-- What this task involves --
Copy the lines of the items exactly, starting with the line that contains "保険診療その他のお悩み" and going on through the line that contains "東京都練馬区石神井町3-21-9 第3島光ビル5階".
===== Available records
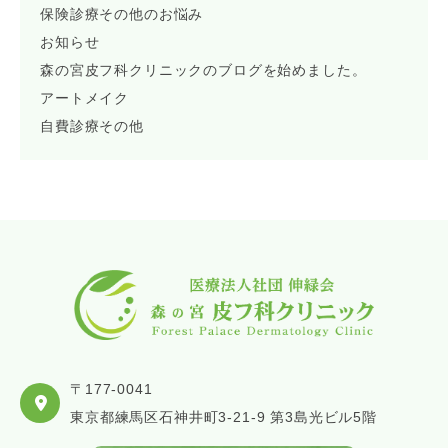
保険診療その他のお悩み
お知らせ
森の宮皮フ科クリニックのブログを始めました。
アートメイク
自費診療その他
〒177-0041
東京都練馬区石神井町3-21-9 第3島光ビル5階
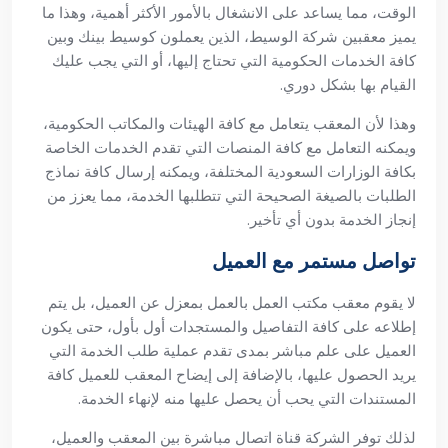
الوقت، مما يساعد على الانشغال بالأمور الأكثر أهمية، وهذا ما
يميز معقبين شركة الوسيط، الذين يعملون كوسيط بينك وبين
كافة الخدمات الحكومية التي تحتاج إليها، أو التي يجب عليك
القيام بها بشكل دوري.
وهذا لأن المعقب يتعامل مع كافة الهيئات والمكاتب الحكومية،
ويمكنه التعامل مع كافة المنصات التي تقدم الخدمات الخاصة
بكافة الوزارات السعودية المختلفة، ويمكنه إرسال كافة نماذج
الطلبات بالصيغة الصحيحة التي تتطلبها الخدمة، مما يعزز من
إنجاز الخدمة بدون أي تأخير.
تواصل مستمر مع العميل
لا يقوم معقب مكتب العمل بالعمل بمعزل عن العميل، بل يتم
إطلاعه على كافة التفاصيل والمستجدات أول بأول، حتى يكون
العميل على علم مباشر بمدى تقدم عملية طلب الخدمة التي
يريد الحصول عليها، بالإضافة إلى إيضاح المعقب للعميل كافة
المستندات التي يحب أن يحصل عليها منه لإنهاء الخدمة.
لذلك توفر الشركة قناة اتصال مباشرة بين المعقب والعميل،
==========
===== Available records
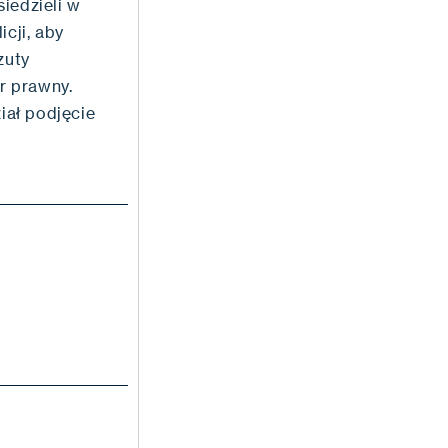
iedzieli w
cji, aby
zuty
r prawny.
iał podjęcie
==========
-- Result --
保険診療その他のお悩み
お知らせ
森の宮皮フ科クリニックのブログを始めました。
アートメイク
自費診療その他
〒177-0041
東京都練馬区石神井町3-21-9 第3島光ビル5階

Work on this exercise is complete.